Milan’ın efsane zamanları ise 60’larda Gianni Rivera’nın kaptanı olduğu ve Avrupa Şampiyonlukları’nın başladığı dönem. Ardından uzun bir suskunluk ve 80-81 sezonunda bahis skandalında küme düştükten iki sezon sonra tekrar küme düşmesi kulübün tarihindeki kara lekelerdir. 80’lerin hızla parlayan becerikli işadamı Berlusconi’nin 20 Şubat 1986’da kulübü satın almasıyla borç batağında debelenen Milan sihirli bir değnek değmişçesine yükselişe geçer ve kara bulutlar hızla dağılır.
Hollanda’nın muhteşem üçlüsü Gullit-Van Basten-Rijkaard, yerlilerden Ancelotti, Donadoni, Baresi, Tassotti, Maldini ve Costacurta’nın başına bir de hoca olarak gelen Arrigo Sacchi benim şahsen kulüp bazında en zevk aldığım futbolu izletmişlerdi. Milyonlarca diğer futbolsever de herhalde benim gibi düşünüyordu ki World Soccer dergisinin yakın bir tarihte yaptığı bir ankette 1989-90 sezonundaki AC Milan kadrosu gelmiş geçmiş en iyi takım seçildi.
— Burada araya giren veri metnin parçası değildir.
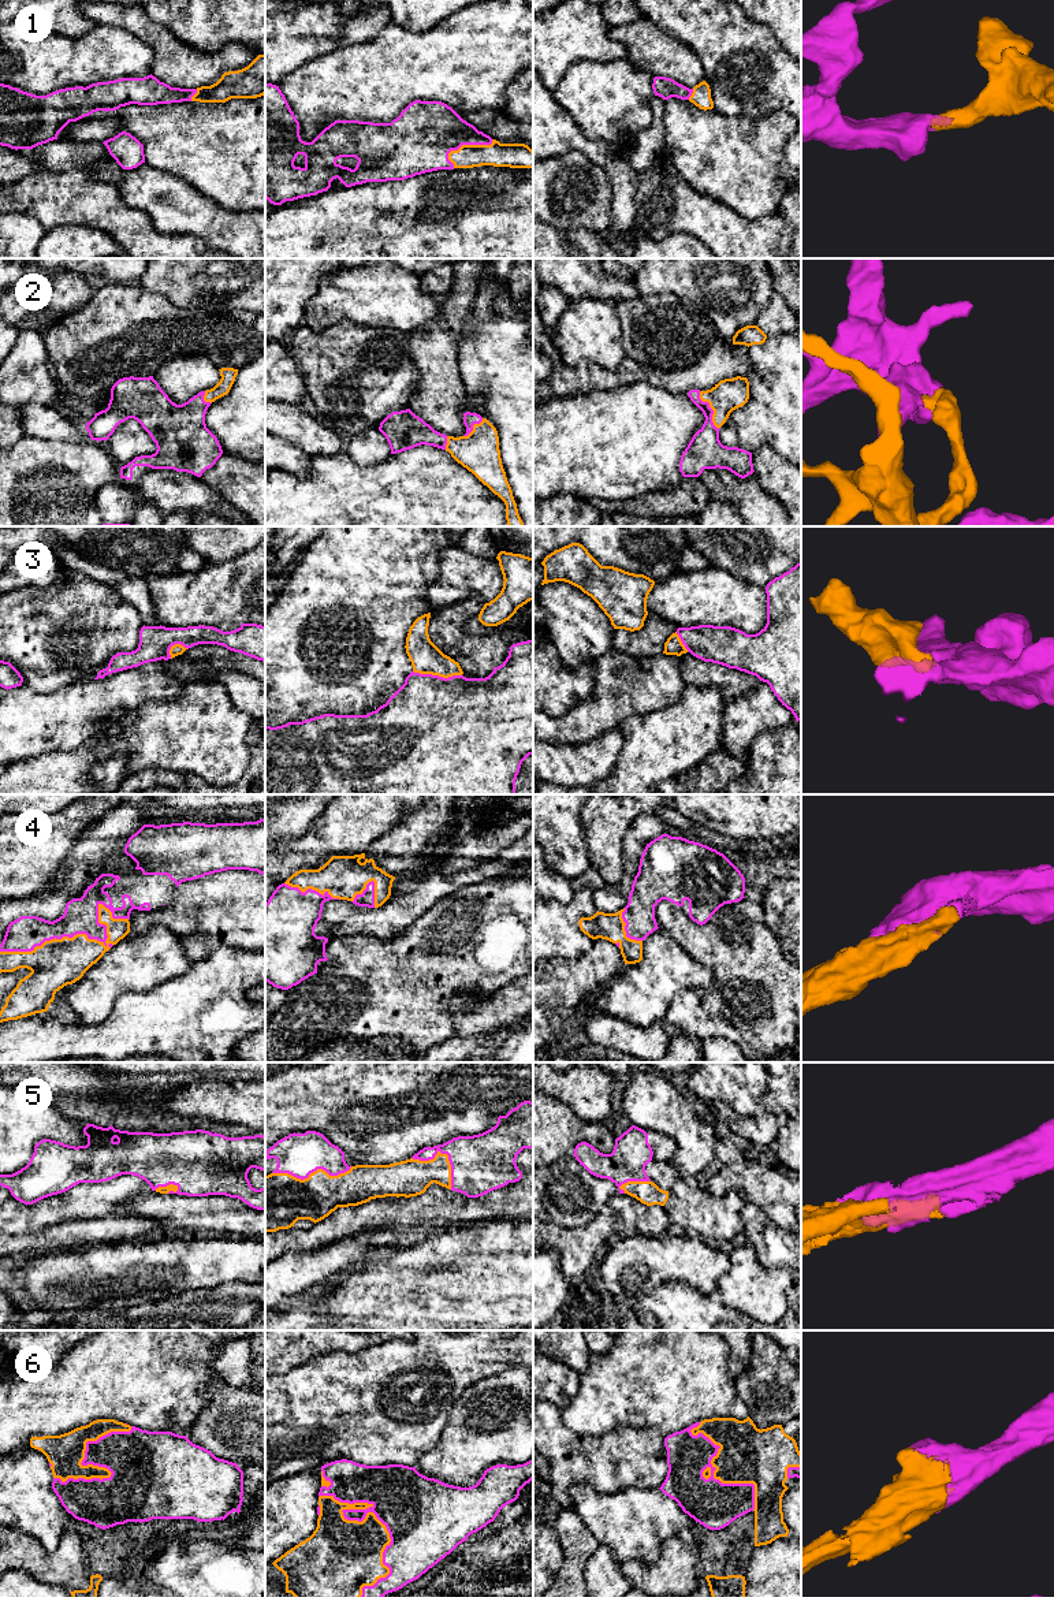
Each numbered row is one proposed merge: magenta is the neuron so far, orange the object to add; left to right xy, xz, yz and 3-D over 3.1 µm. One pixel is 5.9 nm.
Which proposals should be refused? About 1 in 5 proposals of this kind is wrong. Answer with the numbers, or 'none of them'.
none of them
Ardından bayrağı devralan sempati güzeli Fabio Capello da ivmeyi kaybetmeden 94 Şampiyonlar Ligi finalinde Barcelona’yı 4-0 gibi ağır bir hezimete uğratınca Berlusconi siyasetteki hızlı yükselişini sahip olduğu takımla da taçlandırdı.
Tıpkı başkanları gibi kulüp de 2000’lerin sonuna kadar Ancelotti’nin antrenörlüğünde Shevchenko ve Inzaghi gibi muhteşem forvetlerle çıkışını sürdürdü ve yine kupalara ambargo koydu ama 2006’daki Calciopoli skandalında Juventus ile birlikte en çok etkilenen 2. kulüp oldu ve 2008’deki global krizle birlikte İtalyan ekonomisinin aldığı yarayla İtalyan futbolu da son 5-6 yıldır büyük bir durgunluğa girdi ve düşüşe geçti.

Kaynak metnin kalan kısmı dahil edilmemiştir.